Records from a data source
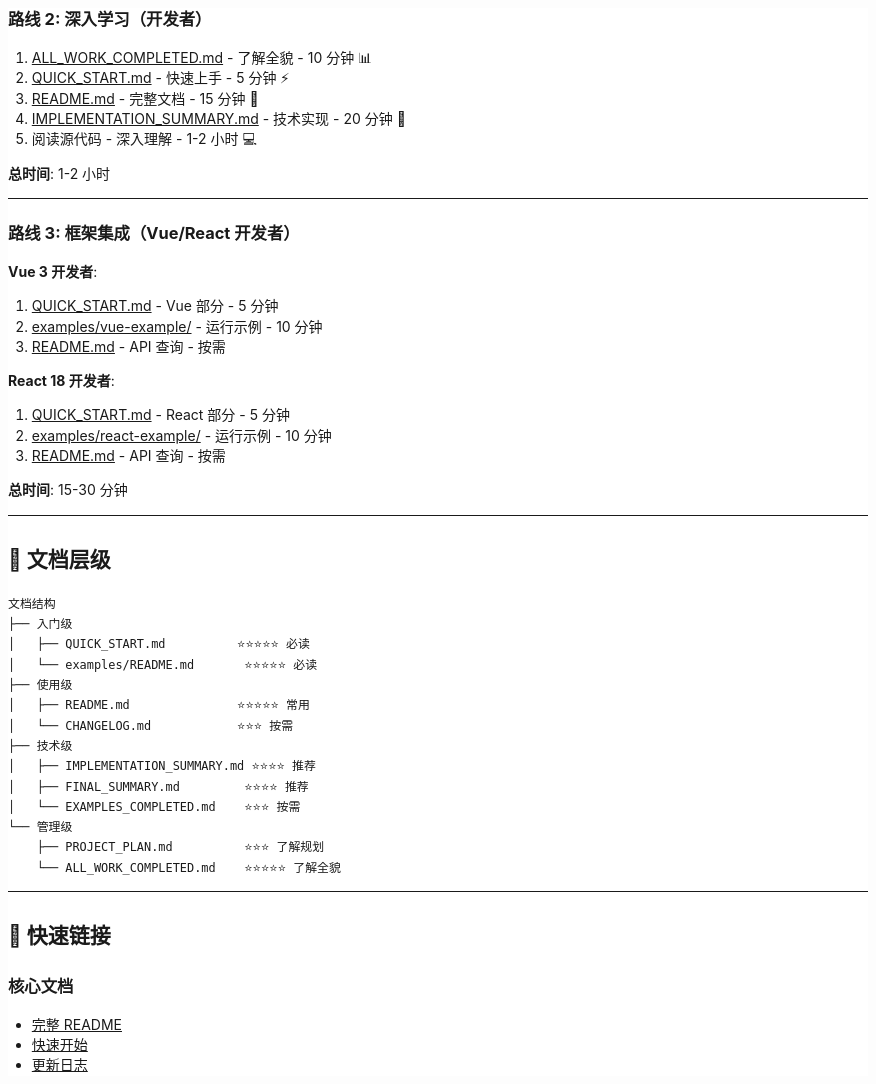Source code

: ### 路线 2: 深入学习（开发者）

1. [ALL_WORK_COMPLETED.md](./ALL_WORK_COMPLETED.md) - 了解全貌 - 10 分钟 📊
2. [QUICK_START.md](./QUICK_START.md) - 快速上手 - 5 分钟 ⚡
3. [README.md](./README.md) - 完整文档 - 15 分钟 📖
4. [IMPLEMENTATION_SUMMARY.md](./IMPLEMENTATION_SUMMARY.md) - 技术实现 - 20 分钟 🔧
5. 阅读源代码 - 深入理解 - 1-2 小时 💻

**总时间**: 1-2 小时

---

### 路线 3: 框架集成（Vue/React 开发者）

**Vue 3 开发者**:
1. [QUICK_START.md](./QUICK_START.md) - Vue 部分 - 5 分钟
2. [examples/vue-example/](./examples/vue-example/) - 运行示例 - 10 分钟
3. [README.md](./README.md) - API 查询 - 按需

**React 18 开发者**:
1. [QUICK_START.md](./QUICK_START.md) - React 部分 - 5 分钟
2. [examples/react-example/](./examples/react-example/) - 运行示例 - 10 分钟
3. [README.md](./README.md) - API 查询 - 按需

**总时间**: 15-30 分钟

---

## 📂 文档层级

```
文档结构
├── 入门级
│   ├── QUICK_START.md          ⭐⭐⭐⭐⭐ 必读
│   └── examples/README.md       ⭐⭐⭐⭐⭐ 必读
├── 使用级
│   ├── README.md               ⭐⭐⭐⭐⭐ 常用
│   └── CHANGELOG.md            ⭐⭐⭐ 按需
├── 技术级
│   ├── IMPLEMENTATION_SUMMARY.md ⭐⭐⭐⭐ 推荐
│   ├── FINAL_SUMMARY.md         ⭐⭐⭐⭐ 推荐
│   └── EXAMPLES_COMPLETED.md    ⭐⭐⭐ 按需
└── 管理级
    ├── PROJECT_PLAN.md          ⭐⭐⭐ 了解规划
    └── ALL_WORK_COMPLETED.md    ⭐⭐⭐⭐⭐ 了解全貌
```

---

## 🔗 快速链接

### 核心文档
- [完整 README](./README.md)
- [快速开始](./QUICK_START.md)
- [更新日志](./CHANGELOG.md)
---
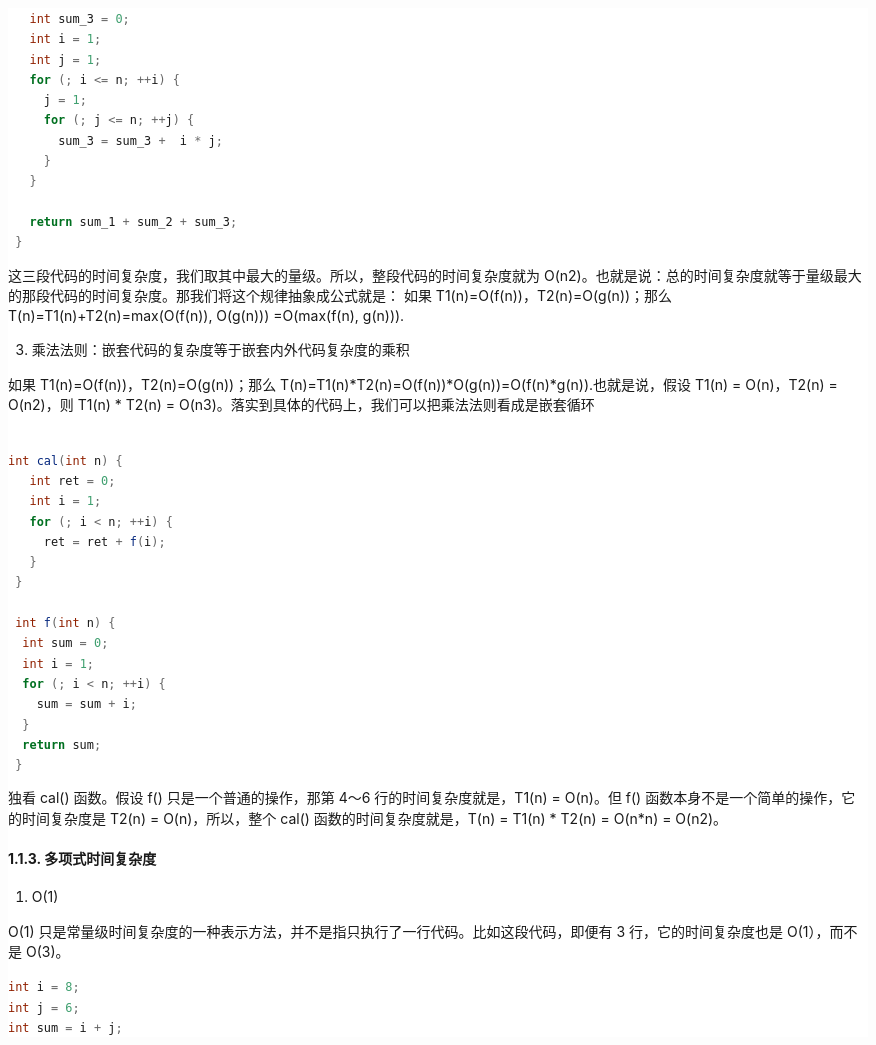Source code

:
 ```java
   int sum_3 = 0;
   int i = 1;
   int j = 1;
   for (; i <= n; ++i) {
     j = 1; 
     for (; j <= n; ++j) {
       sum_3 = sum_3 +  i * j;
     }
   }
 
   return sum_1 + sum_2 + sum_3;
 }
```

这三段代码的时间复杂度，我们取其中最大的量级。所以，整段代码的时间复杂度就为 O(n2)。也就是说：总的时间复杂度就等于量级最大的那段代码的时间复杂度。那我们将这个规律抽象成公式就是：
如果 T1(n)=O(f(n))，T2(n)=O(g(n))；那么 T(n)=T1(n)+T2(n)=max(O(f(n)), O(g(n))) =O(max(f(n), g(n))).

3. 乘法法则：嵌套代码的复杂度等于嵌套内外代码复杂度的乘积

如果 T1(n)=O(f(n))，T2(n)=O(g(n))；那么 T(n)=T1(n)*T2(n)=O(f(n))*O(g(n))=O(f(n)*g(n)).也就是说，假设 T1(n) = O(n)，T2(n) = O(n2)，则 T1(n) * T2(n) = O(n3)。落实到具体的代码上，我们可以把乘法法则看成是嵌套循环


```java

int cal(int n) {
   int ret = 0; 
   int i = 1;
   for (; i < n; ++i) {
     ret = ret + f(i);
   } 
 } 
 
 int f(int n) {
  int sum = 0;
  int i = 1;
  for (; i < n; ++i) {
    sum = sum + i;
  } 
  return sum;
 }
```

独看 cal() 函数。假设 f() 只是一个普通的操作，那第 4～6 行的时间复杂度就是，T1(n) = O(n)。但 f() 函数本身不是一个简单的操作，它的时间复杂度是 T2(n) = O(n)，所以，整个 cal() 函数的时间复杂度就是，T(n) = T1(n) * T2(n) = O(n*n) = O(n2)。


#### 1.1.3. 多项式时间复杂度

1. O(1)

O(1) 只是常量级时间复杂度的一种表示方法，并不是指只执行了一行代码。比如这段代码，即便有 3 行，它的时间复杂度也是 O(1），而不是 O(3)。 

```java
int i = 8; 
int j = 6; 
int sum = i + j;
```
* * *
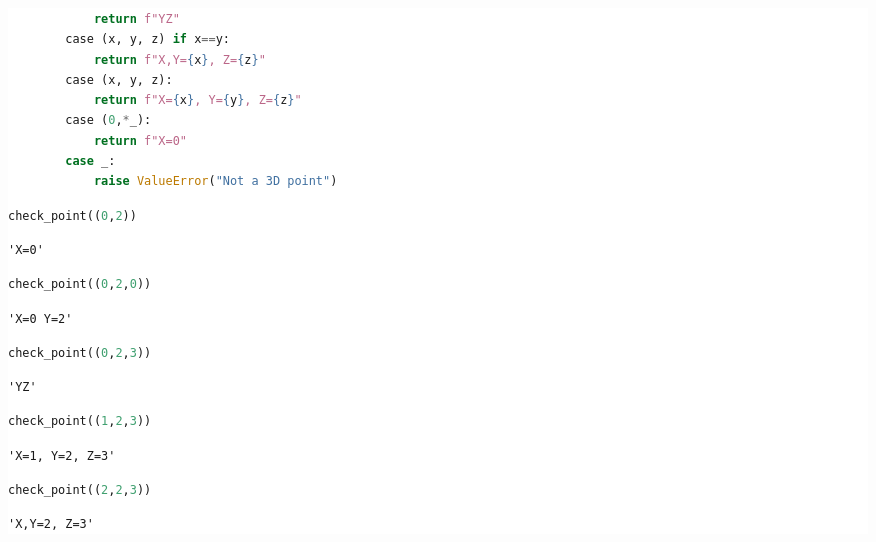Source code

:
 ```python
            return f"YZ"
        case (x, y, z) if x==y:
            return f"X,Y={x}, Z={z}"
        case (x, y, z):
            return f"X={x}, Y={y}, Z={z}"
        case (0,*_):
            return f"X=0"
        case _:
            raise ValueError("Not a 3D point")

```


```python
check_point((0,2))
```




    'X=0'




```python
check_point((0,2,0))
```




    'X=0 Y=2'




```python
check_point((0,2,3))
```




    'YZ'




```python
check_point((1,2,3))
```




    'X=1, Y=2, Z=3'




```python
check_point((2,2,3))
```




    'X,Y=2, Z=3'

• TRY IT
Would you filter the entries above and keep each line that has the word "README"?

• EXERCISE SOLUTION
3. [README.md](./README.md) - 完整文档 - 15 分钟 📖
3. [README.md](./README.md) - API 查询 - 按需
3. [README.md](./README.md) - API 查询 - 按需
│   └── examples/README.md       ⭐⭐⭐⭐⭐ 必读
│   ├── README.md               ⭐⭐⭐⭐⭐ 常用
- [完整 README](./README.md)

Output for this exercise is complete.